Strikes me that trying to estimate and bank on the bubble, you can't avoid buying into it.

Bubbles are caused by misinformation, undetected, and taken as information. Like a bank that only has 75% of it's depositors cash on hand, and no good investments... it can still seem to 'work' until people begin to realize the truth... then they discover that the little that was on hand to supply a few needs, isn't enough to supply even the basic needs of all - poof! - the 'bubble' pops.

Those who did the basics, spread their own wealth around into basic, solid investments, aren't imperilled by chance... those who don't attempt to rely upon luck, have the best of it.

And to try my hnd at extended prognostiction, as I said about two years ago, no point in looking for the bubble in todays market - the entire market is the bubble.

Van Harvey said...

aninnymouse said "And in such a way that deficit spending might have been a bad idea then and a necessary thing to do now?"

I didn't think you could top the idiocy of your comment on the constitution at the end of yesterday's post... but once again I've been proven wrong.

Gagdad Bob said...

It's not just the contradictory advice (don't forget that Bush entered the presidency in a recession, and that it was exacerbated by 9-11), but back then Krugman shrieked that deficits were inflationary, whereas now he claims that worries about future inflation are just fear-mongering.
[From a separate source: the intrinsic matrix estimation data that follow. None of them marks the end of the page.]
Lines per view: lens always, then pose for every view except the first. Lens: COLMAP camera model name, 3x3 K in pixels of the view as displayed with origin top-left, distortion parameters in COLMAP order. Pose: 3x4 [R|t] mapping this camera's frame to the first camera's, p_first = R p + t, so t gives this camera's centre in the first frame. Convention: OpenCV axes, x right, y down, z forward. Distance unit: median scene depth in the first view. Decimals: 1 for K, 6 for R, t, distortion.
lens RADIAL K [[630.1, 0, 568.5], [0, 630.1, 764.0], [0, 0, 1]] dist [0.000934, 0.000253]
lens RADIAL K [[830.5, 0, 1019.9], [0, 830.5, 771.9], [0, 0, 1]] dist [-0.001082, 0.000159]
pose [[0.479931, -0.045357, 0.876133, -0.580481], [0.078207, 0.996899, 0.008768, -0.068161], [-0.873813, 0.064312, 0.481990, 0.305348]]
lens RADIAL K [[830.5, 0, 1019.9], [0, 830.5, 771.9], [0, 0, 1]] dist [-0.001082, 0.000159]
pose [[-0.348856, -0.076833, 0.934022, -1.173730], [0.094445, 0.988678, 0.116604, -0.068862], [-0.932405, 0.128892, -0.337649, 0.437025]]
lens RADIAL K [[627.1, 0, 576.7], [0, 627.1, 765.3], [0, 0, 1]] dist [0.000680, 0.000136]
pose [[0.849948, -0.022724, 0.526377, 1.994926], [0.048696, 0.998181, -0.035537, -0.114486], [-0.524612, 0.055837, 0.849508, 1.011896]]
He's a true kook.

Van Harvey said...

b.h. said "What is it good for? What can money buy in terms of power and influence?"

Hmmm.... what would I do with power & influence & lucre. Well, I wouldn't want to change my family situation, or kids neighborhoods & such, so that'd stay the same. Oh, well, I suppose I'd like to do something like what this guy Ben is talking about on NRO, that whole Block Captain thing, helping to pass something like a statewide proposition against Obamaocare like Prop C... maybe help teach people about the meaning of the constitution, even do some door to door type stuff...

Oh! Wait a minute! Ben is one of young lawyer's I was talking with the other night... and wait a minute... I am one of the Block Captain's he's talking about in the article... and I did help to get a statewide proposition passed to challenge Obamaocare... and I am helping to teach classes about the meaning of the constitution, and I am going door to door in neighborhoods talking with people... gosh... other than I suppose it would probably be swell to not have to worry about a few bills... I guess I'm already doing exactly what I'd like to be doing already... gosh... sorry b.h... I guess I'm already pretty much living the life I'd like to be living.

Darn. Sorry about that.

Magnus Itland said...

That a disaster is predictable does not mean it will be averted. It may be mentally inconvenient to do so.

ge said...

fruitful correspondencers: 'Miracles' in MOT*
also see the creme de G. Bataille: GUILTY ...INNER EXPERIENCE ...ON NIETZSCHE re his god 'chance'

*pdf at
http://tarothermeneutics.com/tarotliterature/MOTT/Meditations-on-the-Tarot.pdf

ge said...

ps was Gary Lewis mentioned here some weeks ago? see http://www.redtelephone66.com/

Stephen Macdonald said...

b-hole said:

What to do when one has an enourmouos pile of lucre?

Personally I plan to hit the 9 figure club by age 50, then spend 95% of that on a concentrated offensive designed specifically to bring angry Marxist lesbians to Jesus.

Van Harvey said...

I didn't say I don't need money, I'm just not foolish enough to mistake it for being anything other than money.